- History: Tomang Sakti Merpati Bali (2015–2016) Merpati Bali (2017–present)
- Location: Denpasar, Bali Indonesia
- Championships: WNBL: 2 (2012–13, 2013–14); Srikandi Cup: 1 (2018–19); ;

= Merpati Bali =

The Merpati Bali are an Indonesian basketball club which has played in the top division women's leagues of Indonesia; namely the WNBL Indonesia and WIBL.

==History==
===Tomang Sakti Mighty Bees===
The Merpati Bali traces its roots to the Tomang Sakti Mighty Bees Jakarta, one of the inaugural teams of the Women's National Basketball League (WNBL) Indonesia. The Tomang Sakti Mighty Bees lost to Surabaya Fever in the inaugural 2011–12 season. The Mighty Bees overcame Fever in the succeeding 2012–13 season, will secured the 2013–14 season title by defeating Sahabat Semarang. Fever won the fourth WNBL Indonesia title in 2014–15, at the Mighty Bees' expense.

===Merpati Bali===
====WIBL====
Merpati Bali was a club formed by Deddy Setiawan to promote women's basketball in Bali as the basketball counterpart of the football club, Bali United.

In October 2015, Merpati Bali agreed to take over the Tomang Sakti Mighty Bees Jakarta and bring in its own players ahead of the 2016 Women's Indonesian Basketball League (WIBL). Under the agreement, they played as the Tomang Sakti Merpati Bali retaining part of the original club's name.

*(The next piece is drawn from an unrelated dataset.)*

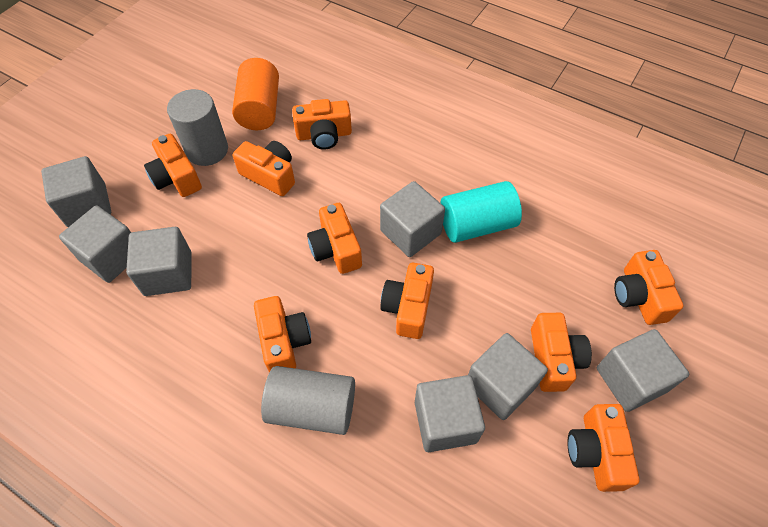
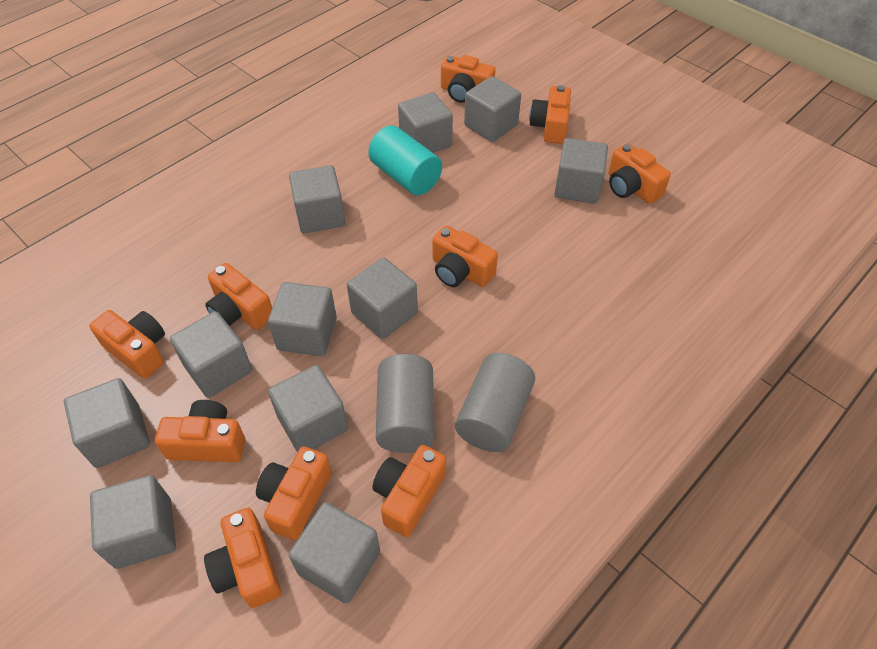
grey cube: 7 -> 11
orange camera: 9 -> 10
orange cylinder: 1 -> 0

Tomang Sakti Merpati advanced to the best of three finals series with Surabaya Fever needing to play only to games to defeat the Balinese side.

====Srikandi Cup====
At the Srikandi Cup, the team competed as Merpati Bali. Surabaya Fever prevented Merpati from winning the 2017–18 title finishing as runners-up. They won the 2018–19 tournament defeating Sahabat Semarang.